■ Work to complete ■
Using the records underneath, tally the lines where the word "kronor" appears and please give only the count.

■ Dataset ■
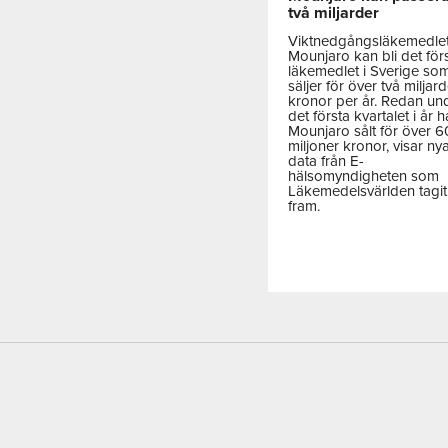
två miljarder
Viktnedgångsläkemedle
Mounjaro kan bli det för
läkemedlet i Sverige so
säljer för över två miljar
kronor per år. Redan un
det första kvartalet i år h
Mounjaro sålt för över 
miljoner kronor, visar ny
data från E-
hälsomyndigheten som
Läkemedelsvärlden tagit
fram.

---

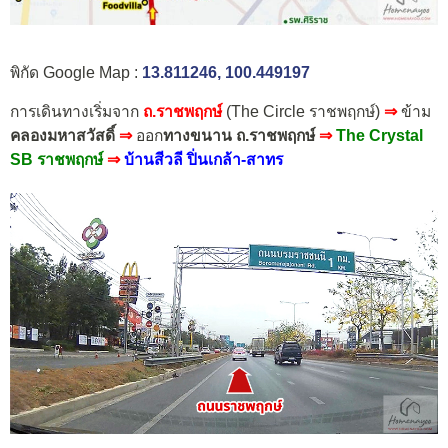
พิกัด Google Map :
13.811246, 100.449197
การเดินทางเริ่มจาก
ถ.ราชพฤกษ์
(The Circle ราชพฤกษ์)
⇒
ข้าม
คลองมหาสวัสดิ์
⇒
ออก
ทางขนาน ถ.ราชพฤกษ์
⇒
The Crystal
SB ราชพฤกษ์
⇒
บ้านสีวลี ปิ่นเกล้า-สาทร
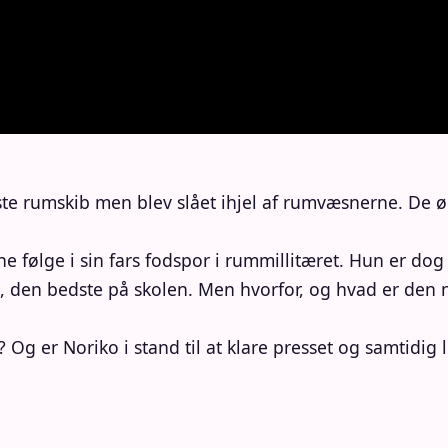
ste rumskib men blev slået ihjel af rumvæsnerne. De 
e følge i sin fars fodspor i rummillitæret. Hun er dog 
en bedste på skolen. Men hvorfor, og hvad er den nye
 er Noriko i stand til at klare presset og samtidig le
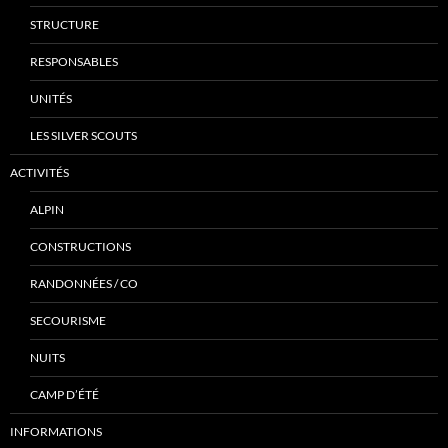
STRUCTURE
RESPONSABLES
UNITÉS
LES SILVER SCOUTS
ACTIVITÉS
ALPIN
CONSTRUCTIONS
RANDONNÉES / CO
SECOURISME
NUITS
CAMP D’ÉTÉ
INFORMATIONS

■ Exercise answer ■
2